── DOCUMENT EXCERPT

25 June 2004

The Massachusetts Ruling that Federal Sentencing Guidelines are Unconstitutional

Well, I read Blakely last night and don’t think it changes much in the Massachusetts opinion. It doesn’t hurt the district court judge’s decision and its affirmation that the jury is the only body which can decide facts determinative of the maximum sentence is in the same vein as the trial judge. However, it doesn’t really reach the core matter which the trial judge’s opinion hinges on.

The Massachusetts Opinion:


This ruling does not find the entirety of the federal sentencing requirements unconstitutional. Under this finding the base number which is assigned to a crime and the considerations of prior record which effect it are still held to be constitutional. All other factors which a judge can find that would otherwise cause an increase in the maximum sentence after a finding of guilt are unconstitutional and cannot be applied. However, the opinion seems to leave those factors which mitigate a sentence in place because case law allows a judge to determine factors which determine minimum allowable sentences.

The Core of the Opinion:

At it’s core this opinion is very simple. It separates the theory of the sentencing guidelines from the reality of the sentencing requirements. The theory is that they are guidelines the judiciary can depart from them in appropriate cases as determined by the judge. The reality is that they are requirements which were set in stone until the Feeney Amendment, when they became cast in steel. It is this dichotomy upon which the entire argument rises or falls.

Apprendi, Ring, and now Blakely do not care much about theory; rather, they are concerned with effect. The sentencing requirements are fixed such that, for all practical purposes, the judge cannot determine the sentence within the statutorily set out limit but only within the allowed sentencing range on the grid. Thus, the statutory limit has been superceded by the guideline range and it determines the maximum sentence. This having occurred Apprendi and its progeny attach to the sentencing requirements and there can be no increase to the maximum punishment range by judicial evidentiary findings except those proceeding from the Defendant’s prior record.

It’s a well argued thesis based upon the realities of the modern federal courthouse.


The judge goes on to make his disagreement with Mistretta fairly plain and seems to be of the opinion that post-Feeney, the constitutionality of the shift of power from the judiciary to the executive branch embodied in the guidelines badly needs to be reviewed by the Supreme Court with a firm eye on the reality of the criminal justice system. There is a long section discussing whether the Sentencing Commission does or should have the powers granted it by Congress (Congress cannot delegate powers not allotted to it under the constitution). Much of this could have been shorn away to make his actual argument stronger.

ETC. Relevant:

Three portions of the bric-a-brac seem relevant.

First, the judge opines that the federal sentencing requirements strongly detract from the right to a jury trial (the important underlying consideration in Apprendi analysis).

Second, the judge discusses why he raises this argument sua sponte. He is convinced that under the current system Defendants dare not raise such claims because they must cowtow to the prosecution in order to gain any crumbs the prosecutor might throw their way.

Third, he discusses options to remedy the constitutional error. The first is bifurcated jury trials wherein the sentencing factors are decided by the jury in the post conviction session. The second, which the judge adopts, is to sentence only based upon the points for the offense as modified by the Defendant’s prior record.

────
── DATA FOR THIS EXERCISE

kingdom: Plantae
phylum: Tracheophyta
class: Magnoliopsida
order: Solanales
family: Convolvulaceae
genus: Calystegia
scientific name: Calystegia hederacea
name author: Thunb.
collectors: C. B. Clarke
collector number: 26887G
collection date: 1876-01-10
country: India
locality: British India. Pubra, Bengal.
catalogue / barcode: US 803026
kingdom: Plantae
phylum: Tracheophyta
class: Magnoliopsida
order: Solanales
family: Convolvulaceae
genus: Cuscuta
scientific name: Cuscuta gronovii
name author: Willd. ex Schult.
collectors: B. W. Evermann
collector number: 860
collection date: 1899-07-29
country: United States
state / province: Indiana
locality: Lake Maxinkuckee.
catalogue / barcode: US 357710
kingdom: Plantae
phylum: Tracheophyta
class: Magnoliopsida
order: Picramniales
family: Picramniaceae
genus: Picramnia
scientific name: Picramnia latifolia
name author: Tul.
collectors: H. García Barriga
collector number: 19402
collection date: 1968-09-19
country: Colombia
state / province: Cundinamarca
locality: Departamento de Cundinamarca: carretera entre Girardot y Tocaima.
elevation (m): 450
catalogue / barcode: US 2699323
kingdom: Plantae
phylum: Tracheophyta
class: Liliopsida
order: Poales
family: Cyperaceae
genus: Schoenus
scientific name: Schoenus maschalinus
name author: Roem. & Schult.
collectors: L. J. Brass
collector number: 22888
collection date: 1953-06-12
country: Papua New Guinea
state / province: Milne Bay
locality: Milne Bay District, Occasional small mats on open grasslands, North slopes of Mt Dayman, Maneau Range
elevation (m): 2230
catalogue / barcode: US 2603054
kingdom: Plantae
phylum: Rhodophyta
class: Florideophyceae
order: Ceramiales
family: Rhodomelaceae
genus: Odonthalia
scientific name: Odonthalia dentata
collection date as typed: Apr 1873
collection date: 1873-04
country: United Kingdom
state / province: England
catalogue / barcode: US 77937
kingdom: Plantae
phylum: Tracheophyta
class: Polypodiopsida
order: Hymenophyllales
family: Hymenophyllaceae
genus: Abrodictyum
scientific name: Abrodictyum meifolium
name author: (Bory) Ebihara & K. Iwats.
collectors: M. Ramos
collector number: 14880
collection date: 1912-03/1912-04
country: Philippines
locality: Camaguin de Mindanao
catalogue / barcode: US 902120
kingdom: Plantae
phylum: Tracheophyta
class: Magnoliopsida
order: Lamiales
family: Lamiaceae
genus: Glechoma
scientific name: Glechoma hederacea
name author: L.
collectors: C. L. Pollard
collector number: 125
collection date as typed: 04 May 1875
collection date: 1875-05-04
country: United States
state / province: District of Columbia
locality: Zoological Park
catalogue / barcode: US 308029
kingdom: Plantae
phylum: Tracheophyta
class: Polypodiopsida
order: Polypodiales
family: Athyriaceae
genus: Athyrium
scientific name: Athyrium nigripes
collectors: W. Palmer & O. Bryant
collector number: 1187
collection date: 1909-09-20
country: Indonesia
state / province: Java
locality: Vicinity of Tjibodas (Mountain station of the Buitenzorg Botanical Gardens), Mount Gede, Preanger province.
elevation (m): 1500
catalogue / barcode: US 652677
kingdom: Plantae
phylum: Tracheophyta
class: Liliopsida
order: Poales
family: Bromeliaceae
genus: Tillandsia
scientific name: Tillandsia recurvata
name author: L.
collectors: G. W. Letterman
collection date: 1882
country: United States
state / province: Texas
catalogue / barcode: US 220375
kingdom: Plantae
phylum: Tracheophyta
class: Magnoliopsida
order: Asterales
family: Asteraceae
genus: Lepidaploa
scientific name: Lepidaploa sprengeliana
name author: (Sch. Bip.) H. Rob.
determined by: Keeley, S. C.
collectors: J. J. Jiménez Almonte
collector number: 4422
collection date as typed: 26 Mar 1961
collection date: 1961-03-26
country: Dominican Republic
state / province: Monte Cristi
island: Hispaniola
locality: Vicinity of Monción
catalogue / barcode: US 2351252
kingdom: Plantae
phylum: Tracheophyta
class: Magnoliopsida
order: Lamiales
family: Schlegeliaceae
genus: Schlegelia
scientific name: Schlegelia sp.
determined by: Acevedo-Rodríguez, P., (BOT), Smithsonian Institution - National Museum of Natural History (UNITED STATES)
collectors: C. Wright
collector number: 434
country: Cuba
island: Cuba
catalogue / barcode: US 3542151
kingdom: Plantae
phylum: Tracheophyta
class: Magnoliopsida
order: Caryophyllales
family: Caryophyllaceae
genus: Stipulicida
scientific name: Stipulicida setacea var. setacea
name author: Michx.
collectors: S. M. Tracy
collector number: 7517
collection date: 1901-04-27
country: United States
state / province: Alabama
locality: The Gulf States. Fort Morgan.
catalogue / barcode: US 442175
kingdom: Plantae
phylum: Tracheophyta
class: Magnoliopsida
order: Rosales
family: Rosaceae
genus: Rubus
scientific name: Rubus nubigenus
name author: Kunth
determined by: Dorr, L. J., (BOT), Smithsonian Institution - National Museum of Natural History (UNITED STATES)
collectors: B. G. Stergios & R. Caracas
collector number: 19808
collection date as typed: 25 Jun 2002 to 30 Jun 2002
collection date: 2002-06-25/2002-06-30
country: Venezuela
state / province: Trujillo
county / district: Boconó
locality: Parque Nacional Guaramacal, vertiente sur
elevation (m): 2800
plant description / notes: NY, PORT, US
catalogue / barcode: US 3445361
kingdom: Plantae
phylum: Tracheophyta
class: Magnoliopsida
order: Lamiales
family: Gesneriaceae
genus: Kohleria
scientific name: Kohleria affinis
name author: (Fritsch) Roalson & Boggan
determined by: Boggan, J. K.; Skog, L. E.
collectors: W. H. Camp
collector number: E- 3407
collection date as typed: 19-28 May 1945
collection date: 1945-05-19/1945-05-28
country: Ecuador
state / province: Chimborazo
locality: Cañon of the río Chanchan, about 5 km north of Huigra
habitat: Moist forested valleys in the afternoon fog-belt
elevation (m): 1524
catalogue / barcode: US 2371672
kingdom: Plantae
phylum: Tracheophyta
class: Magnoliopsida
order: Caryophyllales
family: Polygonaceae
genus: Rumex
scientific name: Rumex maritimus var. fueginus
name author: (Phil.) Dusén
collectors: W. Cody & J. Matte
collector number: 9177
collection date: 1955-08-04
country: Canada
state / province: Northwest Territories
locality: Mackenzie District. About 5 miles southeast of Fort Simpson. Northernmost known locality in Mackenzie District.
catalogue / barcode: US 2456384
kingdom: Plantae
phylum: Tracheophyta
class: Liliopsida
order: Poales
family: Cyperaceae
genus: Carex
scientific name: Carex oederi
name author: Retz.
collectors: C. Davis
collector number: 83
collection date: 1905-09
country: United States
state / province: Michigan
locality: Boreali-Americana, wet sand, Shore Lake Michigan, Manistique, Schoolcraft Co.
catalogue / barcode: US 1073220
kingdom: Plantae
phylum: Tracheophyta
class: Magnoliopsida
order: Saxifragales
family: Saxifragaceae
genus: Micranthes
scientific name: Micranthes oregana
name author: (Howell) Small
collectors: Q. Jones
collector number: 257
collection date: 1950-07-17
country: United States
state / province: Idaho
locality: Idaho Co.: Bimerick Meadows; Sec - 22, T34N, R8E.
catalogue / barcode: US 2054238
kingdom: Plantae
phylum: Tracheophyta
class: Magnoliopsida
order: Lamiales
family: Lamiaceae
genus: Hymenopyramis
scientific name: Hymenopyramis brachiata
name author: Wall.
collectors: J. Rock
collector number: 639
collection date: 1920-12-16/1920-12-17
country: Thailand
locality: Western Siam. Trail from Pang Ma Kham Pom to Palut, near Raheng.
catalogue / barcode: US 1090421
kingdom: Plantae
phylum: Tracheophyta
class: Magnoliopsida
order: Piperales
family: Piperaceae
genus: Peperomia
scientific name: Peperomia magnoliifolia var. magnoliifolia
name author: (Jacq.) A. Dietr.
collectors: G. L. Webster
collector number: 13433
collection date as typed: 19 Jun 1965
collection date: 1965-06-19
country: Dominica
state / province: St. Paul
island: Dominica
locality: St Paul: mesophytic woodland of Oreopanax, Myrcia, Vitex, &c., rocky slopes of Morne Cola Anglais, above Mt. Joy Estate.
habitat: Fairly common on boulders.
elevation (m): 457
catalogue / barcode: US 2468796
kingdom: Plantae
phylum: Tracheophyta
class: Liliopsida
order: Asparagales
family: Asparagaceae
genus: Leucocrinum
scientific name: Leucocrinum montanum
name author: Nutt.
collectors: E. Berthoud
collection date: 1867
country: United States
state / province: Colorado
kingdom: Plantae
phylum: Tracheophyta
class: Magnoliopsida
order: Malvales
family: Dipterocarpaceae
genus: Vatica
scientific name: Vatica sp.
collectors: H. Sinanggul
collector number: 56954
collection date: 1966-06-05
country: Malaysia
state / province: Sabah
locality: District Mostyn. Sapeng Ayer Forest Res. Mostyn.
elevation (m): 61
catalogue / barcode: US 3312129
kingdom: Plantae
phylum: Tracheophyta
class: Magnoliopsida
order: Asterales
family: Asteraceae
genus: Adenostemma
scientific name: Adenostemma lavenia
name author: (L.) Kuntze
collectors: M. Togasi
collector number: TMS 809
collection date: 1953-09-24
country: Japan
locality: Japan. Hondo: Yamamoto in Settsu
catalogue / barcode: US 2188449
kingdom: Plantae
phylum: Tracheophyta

────

THINGS TO DO
a. In the post on the Massachusetts sentencing ruling, why does the judge raise the constitutional argument sua sponte? Answer in one to three sentences.
b. From the dried plant sheet entry rows, arrange the lines between the one holding "catalogue / barcode: US 2351252" and the one holding "scientific name: Stipulicida", inclusive, as a Markdown table with the columns Position and Text, leaving out blank lines.

SOLUTIONS TO THE PROBLEMS
a. The judge believes that under the current system, Defendants dare not raise such claims themselves. In his view, they must defer to the prosecution to gain any crumbs the prosecutor might offer them.

b.
| Position | Text |
|---|---|
| 1 | catalogue / barcode: US 2351252 |
| 2 | kingdom: Plantae |
| 3 | phylum: Tracheophyta |
| 4 | class: Magnoliopsida |
| 5 | order: Lamiales |
| 6 | family: Schlegeliaceae |
| 7 | genus: Schlegelia |
| 8 | scientific name: Schlegelia sp. |
| 9 | determined by: Acevedo-Rodríguez, P., (BOT), Smithsonian Institution - National Museum of Natural History (UNITED STATES) |
| 10 | collectors: C. Wright |
| 11 | collector number: 434 |
| 12 | country: Cuba |
| 13 | island: Cuba |
| 14 | catalogue / barcode: US 3542151 |
| 15 | kingdom: Plantae |
| 16 | phylum: Tracheophyta |
| 17 | class: Magnoliopsida |
| 18 | order: Caryophyllales |
| 19 | family: Caryophyllaceae |
| 20 | genus: Stipulicida |
| 21 | scientific name: Stipulicida setacea var. setacea |